**SOURCE DATA**
----------------------------------------
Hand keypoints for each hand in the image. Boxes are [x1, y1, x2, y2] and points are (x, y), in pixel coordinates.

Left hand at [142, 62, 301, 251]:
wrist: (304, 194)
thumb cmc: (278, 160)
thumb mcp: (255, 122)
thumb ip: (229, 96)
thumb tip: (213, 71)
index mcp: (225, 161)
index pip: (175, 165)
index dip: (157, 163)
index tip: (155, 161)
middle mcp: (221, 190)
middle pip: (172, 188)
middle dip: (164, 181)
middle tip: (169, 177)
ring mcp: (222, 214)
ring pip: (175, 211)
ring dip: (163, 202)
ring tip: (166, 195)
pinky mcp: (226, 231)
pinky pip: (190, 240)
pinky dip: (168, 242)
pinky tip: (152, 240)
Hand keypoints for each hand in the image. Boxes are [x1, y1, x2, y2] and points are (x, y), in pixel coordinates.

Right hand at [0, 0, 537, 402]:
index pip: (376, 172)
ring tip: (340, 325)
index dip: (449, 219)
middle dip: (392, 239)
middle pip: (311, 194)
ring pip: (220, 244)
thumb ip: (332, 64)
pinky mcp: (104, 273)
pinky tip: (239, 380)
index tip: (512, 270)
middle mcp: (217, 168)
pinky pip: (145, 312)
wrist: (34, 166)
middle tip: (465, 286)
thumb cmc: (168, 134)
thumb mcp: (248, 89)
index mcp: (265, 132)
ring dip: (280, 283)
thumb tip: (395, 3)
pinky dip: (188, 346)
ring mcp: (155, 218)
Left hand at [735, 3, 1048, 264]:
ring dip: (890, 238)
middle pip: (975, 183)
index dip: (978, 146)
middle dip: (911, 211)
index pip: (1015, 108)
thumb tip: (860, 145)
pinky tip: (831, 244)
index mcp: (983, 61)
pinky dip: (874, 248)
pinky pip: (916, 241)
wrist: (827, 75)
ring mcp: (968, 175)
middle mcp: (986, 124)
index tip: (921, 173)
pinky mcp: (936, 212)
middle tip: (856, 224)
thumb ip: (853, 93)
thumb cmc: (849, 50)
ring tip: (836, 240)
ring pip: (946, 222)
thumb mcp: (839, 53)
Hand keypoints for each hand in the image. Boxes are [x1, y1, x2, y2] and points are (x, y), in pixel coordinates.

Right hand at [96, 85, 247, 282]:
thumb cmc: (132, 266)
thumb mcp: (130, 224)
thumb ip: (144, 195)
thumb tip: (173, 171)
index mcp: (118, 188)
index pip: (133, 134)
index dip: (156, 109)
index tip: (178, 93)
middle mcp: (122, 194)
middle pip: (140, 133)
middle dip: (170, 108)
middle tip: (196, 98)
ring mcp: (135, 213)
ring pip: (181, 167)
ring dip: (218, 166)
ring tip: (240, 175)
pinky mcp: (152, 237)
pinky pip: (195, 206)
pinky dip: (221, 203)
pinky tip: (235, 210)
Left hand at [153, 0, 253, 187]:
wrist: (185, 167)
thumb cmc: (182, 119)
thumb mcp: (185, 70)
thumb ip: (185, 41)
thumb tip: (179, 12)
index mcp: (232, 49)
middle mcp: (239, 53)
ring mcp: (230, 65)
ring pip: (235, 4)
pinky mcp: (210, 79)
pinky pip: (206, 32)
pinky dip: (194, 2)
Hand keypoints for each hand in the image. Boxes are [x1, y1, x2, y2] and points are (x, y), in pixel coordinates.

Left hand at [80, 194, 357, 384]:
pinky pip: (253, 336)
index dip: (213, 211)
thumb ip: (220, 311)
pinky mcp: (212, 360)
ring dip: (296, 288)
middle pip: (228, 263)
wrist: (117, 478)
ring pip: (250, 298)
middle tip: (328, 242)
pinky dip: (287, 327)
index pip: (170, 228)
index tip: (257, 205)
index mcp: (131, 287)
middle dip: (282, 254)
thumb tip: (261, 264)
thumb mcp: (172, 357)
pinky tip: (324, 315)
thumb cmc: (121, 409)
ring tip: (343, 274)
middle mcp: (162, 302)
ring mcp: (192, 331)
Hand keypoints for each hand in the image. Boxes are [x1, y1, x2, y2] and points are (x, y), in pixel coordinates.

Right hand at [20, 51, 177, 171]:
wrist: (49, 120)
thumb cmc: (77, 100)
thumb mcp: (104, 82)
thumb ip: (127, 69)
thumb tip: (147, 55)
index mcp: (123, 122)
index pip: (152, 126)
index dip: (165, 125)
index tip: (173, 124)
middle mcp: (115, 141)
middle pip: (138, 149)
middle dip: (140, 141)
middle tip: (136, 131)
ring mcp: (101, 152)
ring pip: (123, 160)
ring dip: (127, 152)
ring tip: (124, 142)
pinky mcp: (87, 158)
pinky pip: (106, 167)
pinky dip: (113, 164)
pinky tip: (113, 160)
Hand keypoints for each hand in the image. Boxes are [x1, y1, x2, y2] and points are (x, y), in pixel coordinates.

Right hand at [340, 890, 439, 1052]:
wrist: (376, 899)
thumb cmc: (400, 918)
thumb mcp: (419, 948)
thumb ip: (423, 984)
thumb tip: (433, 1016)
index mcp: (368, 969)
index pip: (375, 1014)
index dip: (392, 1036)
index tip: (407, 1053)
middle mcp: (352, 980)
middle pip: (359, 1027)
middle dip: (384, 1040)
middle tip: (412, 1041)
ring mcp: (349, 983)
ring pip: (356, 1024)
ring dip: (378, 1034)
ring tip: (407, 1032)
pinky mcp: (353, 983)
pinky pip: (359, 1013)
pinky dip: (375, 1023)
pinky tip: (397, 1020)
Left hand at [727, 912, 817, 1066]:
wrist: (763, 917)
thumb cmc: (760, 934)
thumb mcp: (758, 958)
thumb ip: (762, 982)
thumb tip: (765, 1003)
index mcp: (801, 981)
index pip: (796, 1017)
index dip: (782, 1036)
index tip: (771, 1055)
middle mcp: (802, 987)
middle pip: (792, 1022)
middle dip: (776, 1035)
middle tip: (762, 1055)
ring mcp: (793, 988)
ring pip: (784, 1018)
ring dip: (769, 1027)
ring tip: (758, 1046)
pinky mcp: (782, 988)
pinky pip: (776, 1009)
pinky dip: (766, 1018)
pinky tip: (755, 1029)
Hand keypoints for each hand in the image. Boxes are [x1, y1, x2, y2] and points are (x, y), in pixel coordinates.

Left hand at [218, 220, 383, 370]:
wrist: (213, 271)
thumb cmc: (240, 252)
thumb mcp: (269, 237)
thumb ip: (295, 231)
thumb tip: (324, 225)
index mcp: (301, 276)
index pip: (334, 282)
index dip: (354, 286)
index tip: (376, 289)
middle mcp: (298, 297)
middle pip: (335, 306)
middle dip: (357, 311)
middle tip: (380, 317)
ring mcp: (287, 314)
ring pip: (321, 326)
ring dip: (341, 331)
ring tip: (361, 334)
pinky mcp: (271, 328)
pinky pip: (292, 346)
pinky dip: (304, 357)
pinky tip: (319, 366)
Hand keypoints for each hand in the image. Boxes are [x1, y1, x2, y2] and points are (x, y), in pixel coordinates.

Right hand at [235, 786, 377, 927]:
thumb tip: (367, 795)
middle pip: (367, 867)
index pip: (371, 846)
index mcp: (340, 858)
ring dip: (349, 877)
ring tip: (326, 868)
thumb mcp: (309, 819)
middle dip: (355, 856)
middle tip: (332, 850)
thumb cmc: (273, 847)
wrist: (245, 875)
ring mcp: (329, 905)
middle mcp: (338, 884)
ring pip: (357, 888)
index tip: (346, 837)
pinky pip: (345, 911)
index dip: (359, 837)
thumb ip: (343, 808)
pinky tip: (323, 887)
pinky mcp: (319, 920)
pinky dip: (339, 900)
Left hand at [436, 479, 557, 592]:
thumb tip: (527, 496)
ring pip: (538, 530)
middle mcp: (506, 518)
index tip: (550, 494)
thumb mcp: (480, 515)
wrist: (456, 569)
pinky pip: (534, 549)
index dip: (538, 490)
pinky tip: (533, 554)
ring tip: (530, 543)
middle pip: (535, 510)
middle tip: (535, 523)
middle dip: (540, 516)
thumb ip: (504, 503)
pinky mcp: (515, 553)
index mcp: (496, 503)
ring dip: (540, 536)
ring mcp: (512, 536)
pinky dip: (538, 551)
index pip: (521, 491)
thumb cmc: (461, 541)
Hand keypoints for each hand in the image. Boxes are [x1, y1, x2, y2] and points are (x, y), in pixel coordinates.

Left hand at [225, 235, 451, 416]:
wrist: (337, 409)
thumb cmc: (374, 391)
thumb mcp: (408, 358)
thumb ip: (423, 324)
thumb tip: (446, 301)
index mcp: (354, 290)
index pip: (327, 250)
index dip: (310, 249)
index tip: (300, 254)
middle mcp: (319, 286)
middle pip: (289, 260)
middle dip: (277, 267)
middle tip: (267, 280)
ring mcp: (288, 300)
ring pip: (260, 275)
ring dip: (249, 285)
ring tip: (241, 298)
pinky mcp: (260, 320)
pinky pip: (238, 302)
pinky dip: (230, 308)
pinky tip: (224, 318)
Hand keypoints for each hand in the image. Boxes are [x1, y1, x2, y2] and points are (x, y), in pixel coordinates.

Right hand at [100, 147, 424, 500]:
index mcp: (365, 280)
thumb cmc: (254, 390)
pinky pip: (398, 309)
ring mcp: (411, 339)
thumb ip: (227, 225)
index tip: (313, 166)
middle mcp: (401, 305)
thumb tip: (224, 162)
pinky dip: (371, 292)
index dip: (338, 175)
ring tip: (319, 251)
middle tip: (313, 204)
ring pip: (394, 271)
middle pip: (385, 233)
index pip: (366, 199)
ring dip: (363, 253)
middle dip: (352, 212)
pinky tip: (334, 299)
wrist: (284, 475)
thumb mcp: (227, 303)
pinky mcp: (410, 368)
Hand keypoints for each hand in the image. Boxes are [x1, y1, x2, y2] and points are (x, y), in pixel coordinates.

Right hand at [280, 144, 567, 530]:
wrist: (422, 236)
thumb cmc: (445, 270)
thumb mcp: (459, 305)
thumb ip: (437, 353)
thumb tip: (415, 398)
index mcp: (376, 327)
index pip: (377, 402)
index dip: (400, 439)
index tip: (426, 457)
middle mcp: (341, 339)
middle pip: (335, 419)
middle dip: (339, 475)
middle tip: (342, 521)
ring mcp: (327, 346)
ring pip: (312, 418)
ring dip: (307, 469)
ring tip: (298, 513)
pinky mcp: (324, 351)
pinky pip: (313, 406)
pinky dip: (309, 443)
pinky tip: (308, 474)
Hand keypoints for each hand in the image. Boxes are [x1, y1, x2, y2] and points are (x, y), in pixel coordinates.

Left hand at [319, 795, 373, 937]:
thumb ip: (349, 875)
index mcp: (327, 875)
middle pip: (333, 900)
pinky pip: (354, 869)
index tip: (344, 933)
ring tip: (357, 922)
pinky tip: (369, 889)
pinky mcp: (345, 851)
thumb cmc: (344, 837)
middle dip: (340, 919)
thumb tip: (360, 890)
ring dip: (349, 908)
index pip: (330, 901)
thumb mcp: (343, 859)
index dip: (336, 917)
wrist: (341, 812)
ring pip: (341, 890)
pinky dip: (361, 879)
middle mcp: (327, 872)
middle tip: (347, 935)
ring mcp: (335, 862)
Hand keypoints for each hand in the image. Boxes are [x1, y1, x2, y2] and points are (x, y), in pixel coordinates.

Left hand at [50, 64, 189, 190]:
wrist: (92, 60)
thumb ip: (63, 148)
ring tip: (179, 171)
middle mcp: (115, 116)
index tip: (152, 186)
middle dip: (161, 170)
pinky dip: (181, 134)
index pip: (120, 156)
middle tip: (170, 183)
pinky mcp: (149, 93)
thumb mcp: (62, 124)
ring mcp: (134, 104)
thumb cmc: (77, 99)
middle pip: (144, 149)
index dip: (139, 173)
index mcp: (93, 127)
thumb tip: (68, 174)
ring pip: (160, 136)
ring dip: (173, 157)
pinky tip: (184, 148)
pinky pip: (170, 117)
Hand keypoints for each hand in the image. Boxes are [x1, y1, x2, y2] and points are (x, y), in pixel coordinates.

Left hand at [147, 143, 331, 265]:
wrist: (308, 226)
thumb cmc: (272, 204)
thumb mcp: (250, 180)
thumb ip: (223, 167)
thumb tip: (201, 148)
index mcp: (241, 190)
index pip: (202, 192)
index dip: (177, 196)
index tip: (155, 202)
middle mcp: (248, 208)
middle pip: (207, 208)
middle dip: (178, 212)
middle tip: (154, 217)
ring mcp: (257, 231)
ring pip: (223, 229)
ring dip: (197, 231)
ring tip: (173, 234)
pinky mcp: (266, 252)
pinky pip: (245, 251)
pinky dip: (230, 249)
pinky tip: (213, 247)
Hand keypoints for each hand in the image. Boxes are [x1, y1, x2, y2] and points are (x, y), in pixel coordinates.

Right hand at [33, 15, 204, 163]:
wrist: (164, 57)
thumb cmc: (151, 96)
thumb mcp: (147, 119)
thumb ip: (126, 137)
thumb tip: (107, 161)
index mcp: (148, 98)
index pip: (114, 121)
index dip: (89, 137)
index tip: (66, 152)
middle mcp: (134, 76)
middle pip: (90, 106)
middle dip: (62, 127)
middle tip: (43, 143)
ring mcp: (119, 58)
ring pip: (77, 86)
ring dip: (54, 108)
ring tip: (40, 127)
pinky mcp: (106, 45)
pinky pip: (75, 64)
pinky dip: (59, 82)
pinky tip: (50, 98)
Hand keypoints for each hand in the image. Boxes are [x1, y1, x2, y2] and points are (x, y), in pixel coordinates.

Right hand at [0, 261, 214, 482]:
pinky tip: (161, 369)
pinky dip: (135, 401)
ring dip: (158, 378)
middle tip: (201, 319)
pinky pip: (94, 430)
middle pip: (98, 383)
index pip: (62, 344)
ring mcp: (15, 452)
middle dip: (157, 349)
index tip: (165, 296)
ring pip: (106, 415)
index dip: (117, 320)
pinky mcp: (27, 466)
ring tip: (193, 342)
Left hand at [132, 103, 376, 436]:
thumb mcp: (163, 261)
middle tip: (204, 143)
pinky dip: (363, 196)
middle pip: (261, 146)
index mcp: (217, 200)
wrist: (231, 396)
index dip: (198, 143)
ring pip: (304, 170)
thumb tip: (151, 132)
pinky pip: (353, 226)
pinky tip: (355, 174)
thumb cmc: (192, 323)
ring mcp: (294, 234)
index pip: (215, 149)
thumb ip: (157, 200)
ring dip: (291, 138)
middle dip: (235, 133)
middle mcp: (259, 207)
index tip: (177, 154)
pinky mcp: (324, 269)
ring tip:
----------------------------------------
Needed here are the exact lines from the start of the material through the line that contains "middle pip: (172, 188)", and no others.

**PROBLEM SOLUTION**
Hand keypoints for each hand in the image. Boxes are [x1, y1, x2, y2] and points are (x, y), in pixel coordinates.

Left hand at [142, 62, 301, 251]:
wrist: (304, 194)
thumb cmc: (278, 160)
thumb mcp: (255, 122)
thumb ip: (229, 96)
thumb tip: (213, 71)
index mcp: (225, 161)
index pip: (175, 165)
index dip: (157, 163)
index tip: (155, 161)
middle mcp: (221, 190)
middle pip: (172, 188)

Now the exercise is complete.